Elite–level sports managers frequently reference “the environment” during media appearances and post–match interviews.  They aren’t referring to the “natural world, as a whole or in a particular geographical area, especially as affected by human activity” but rather the very specific ecosystem which they create for the players under their charge.  The logic is sound – the manager makes sure the players have access to the best nutrition, training techniques, pitches and facilities, weights rooms, medical staff and competitive insight – and in return the sportspeople perform to the very best of their potential. Such managers believe in the truism that it is the top 1% in elite sport that makes the difference between success and failure and they respond with fastidious detail.

When the top–class managers do this (such as Ireland’s Joe Schmidt) the players talk about the mindset this helps to inculcate and the responsibility on them to respond to the resources they have access to.  Ireland Captain Rory Best frequently refers to a “player–led environment” where the players acknowledge that bluntly there are no excuses left for anything other than consistent high–performance, week–on–week, match–on–match.
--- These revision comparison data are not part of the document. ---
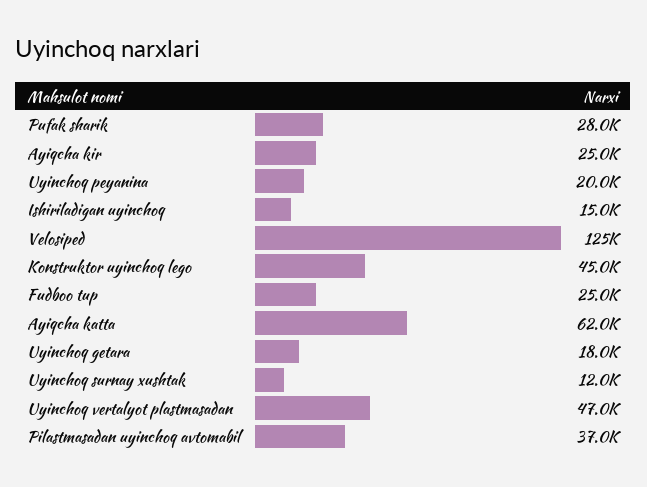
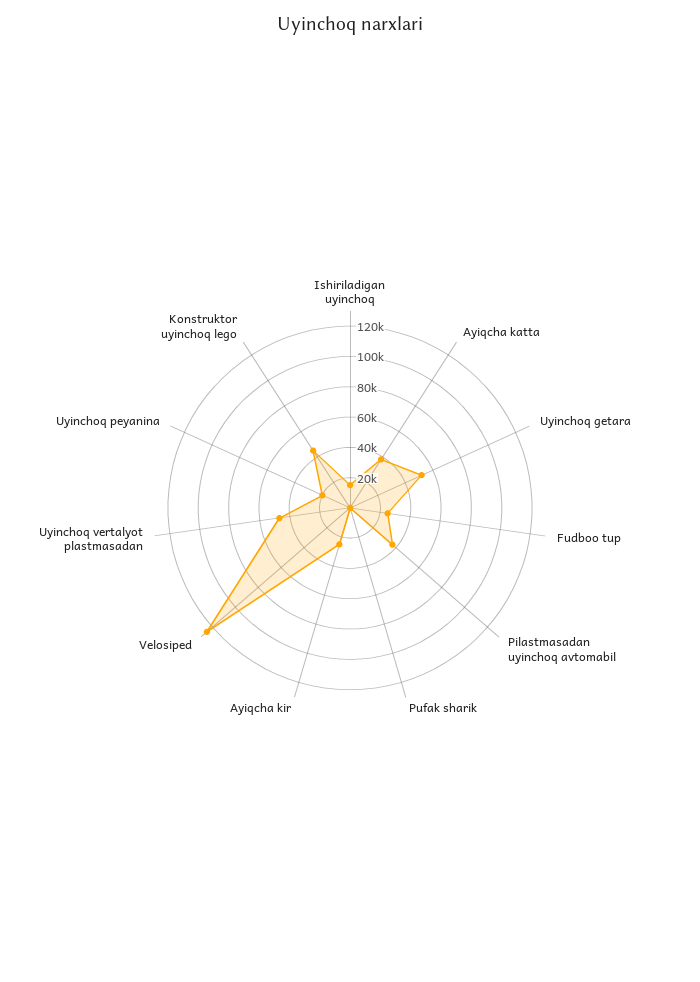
  {
-   "Pufak sharik": 28000,
+   "Pufak sharik": 0,
    "Ayiqcha kir": 25000,
    "Uyinchoq peyanina": 20000,
    "Ishiriladigan uyinchoq": 15000,
    "Velosiped": 125000,
    "Konstruktor uyinchoq lego": 45000,
    "Fudboo tup": 25000,
-   "Ayiqcha katta": 62000,
+   "Ayiqcha katta": 40000,
-   "Uyinchoq getara": 18000,
+   "Uyinchoq getara": 50000,
-   "Uyinchoq surnay xushtak": 12000,
    "Uyinchoq vertalyot plastmasadan": 47000,
    "Pilastmasadan uyinchoq avtomabil": 37000
  }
It’s not just in elite sports that managers and leaders aim to get the environment right.  Business owners and leaders (this author included) see their role as providing their team with all the best tools and environment to help them do their job.  As a result, our current raft of digital leaders quite rightly do their best to give their teams the best hardware, the fastest internet access, the latest monitors and screens, the easiest software and even artisan coffee.

When you include into the mix that these team members also spend 8 or 10 hours every day either designing digital, thinking digital or talking digital the picture is starting to build about the gap between those designing and those experiencing digital products.
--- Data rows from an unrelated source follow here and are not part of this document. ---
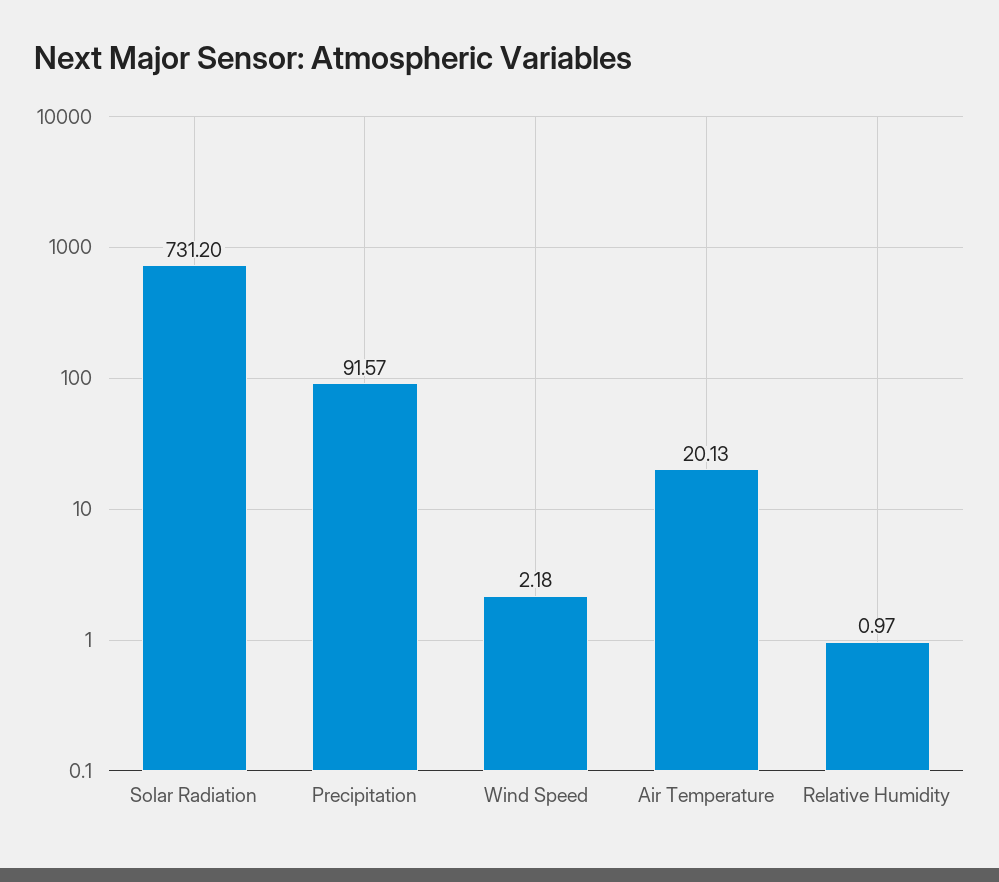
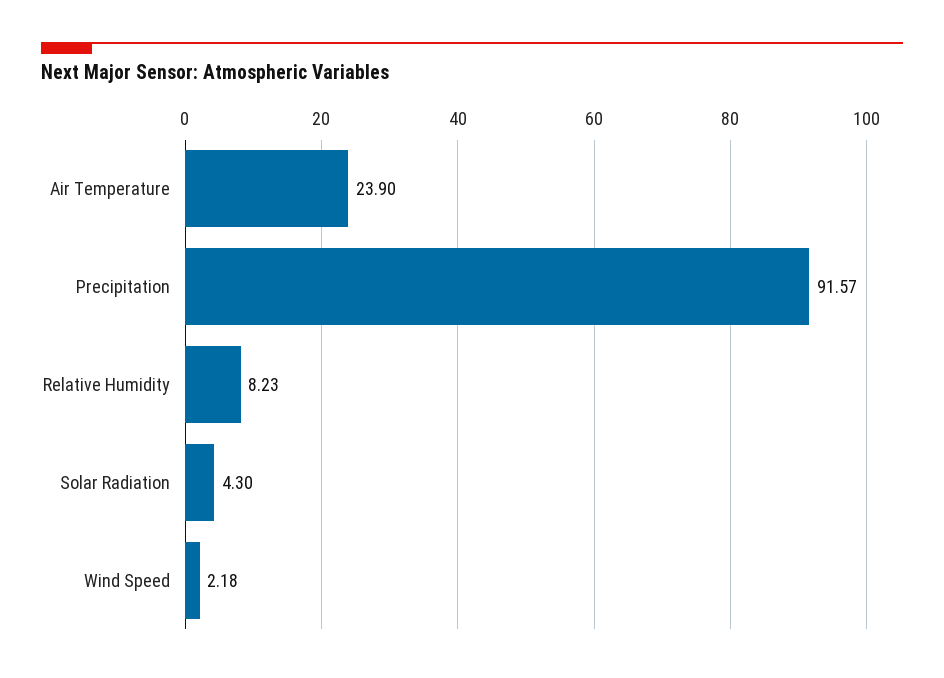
  {
-   "Solar Radiation": 731.2,
+   "Solar Radiation": 4.3,
    "Precipitation": 91.57,
    "Wind Speed": 2.18,
-   "Air Temperature": 20.13,
+   "Air Temperature": 23.9,
-   "Relative Humidity": 0.97
+   "Relative Humidity": 8.23
  }

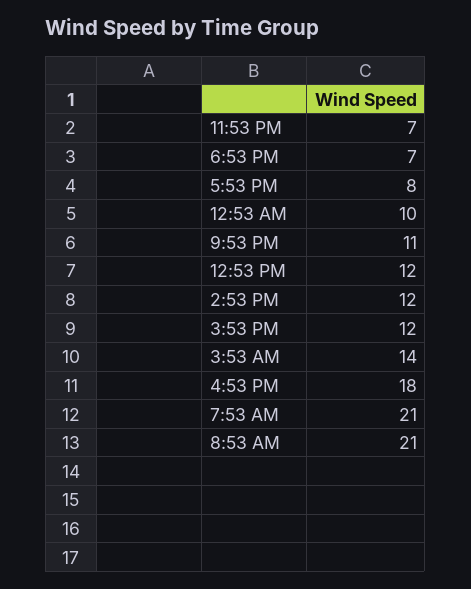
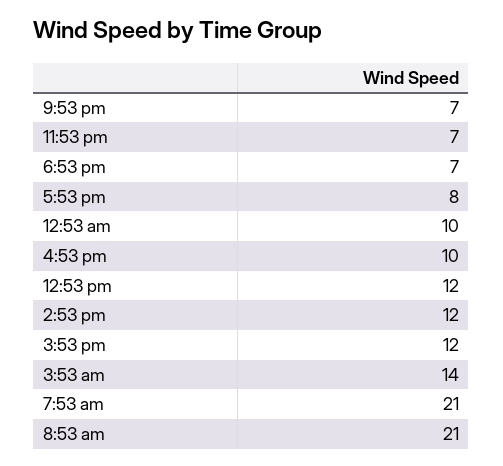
  {
    "11:53 PM": 7,
    "6:53 PM": 7,
    "5:53 PM": 8,
    "12:53 AM": 10,
-   "9:53 PM": 11,
+   "9:53 PM": 7,
    "12:53 PM": 12,
    "2:53 PM": 12,
    "3:53 PM": 12,
    "3:53 AM": 14,
-   "4:53 PM": 18,
+   "4:53 PM": 10,
    "7:53 AM": 21,
    "8:53 AM": 21
  }

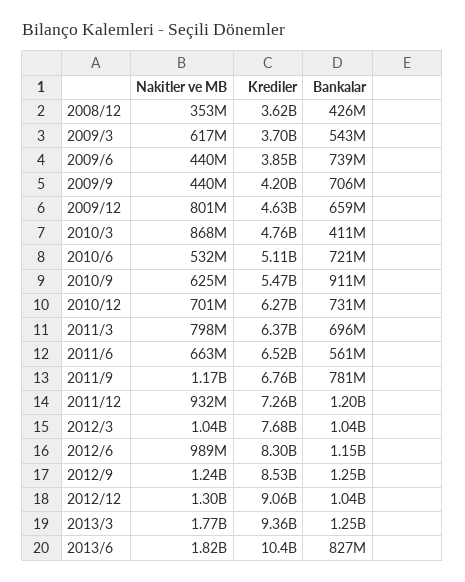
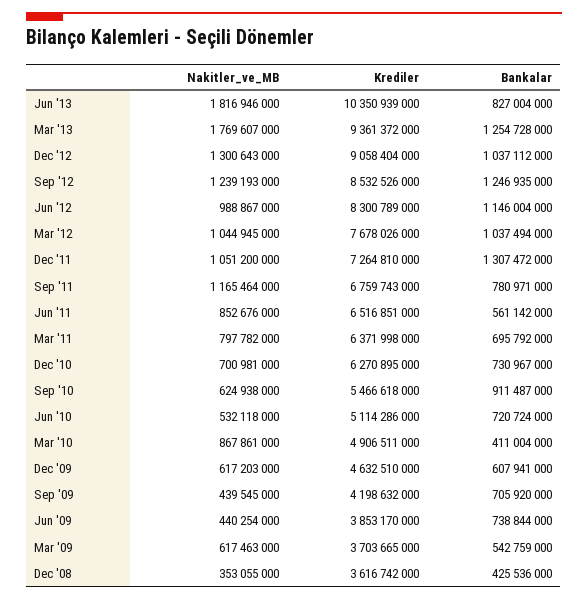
  {
    "Nakitler ve MB": {
      "2008/12": 353055000,
      "2009/3": 617463000,
      "2009/6": 440254000,
      "2009/9": 439545000,
-     "2009/12": 801000000,
+     "2009/12": 617203000,
      "2010/3": 867861000,
      "2010/6": 532118000,
      "2010/9": 624938000,
      "2010/12": 700981000,
      "2011/3": 797782000,
-     "2011/6": 663000000,
+     "2011/6": 852676000,
      "2011/9": 1165464000,
-     "2011/12": 932000000,
+     "2011/12": 1051200000,
      "2012/3": 1044945000,
      "2012/6": 988867000,
      "2012/9": 1239193000,
      "2012/12": 1300643000,
      "2013/3": 1769607000,
      "2013/6": 1816946000
    },
    "Krediler": {
      "2008/12": 3616742000,
      "2009/3": 3703665000,
      "2009/6": 3853170000,
      "2009/9": 4198632000,
      "2009/12": 4632510000,
-     "2010/3": 4760000000,
+     "2010/3": 4906511000,
      "2010/6": 5114286000,
      "2010/9": 5466618000,
      "2010/12": 6270895000,
      "2011/3": 6371998000,
      "2011/6": 6516851000,
      "2011/9": 6759743000,
      "2011/12": 7264810000,
      "2012/3": 7678026000,
      "2012/6": 8300789000,
      "2012/9": 8532526000,
      "2012/12": 9058404000,
      "2013/3": 9361372000,
      "2013/6": 10350939000
    },
    "Bankalar": {
      "2008/12": 425536000,
      "2009/3": 542759000,
      "2009/6": 738844000,
      "2009/9": 705920000,
-     "2009/12": 659000000,
+     "2009/12": 607941000,
      "2010/3": 411004000,
      "2010/6": 720724000,
      "2010/9": 911487000,
      "2010/12": 730967000,
      "2011/3": 695792000,
      "2011/6": 561142000,
      "2011/9": 780971000,
-     "2011/12": 1200000000,
+     "2011/12": 1307472000,
      "2012/3": 1037494000,
      "2012/6": 1146004000,
      "2012/9": 1246935000,
      "2012/12": 1037112000,
      "2013/3": 1254728000,
      "2013/6": 827004000
    }
  }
Subsequently for the very best of motives, many agencies have inadvertently created digital ivory towers.  The dangers of such towers are subtle but very real.

The App looks beautiful on the 90–inch 4k plasma screen on the wall of the agency board room and gets immediate sign–off from the client drinking sparkling water and enjoying expensive sandwiches.  However none of its users will ever experience the App in this way.

The website appears bold, confident and clear on the latest 27–inch iMac but when rendered on a 13–inch laptop looks much too big and squeezed into the viewport.

The homepage downloads instantly when loaded on the leased line and gets the immediate approval of all of the stakeholders; meanwhile the smart–phone experience on 3G is terrible and Google is penalizing the site for its slow download on mobile.

The innovative idea, which appears so smart as top executives drink cappuccino and get emotional about brand values around the whiteboard, stinks when users see it.

All of these scenarios remind us that it is more important than ever to GOOB –Get Out Of the Building.

The claim that no good design decisions happen in the building may be a slight exaggeration however when you consider how different the environment of those who design and those who experience digital products, it’s a claim we need to take seriously and mitigate against.

The first step on this road is acknowledging the gap; the second step is the designer getting their hands dirty in the real world, with users, on their older devices, slower connections, smaller monitors, and – heaven forbid – cheaper coffee.  A daily mantra of starting each morning with the company song “We are not our users” sung ten times might help to reinforce this.

Joe Schmidt invests his time seeking to create a player–led environment; digital leaders must ensure their project processes compel their teams to create a user–led environment.

By Gareth Dunlop

Gareth formed Fathom in 2011 and has been in the business of design performance for over two decades.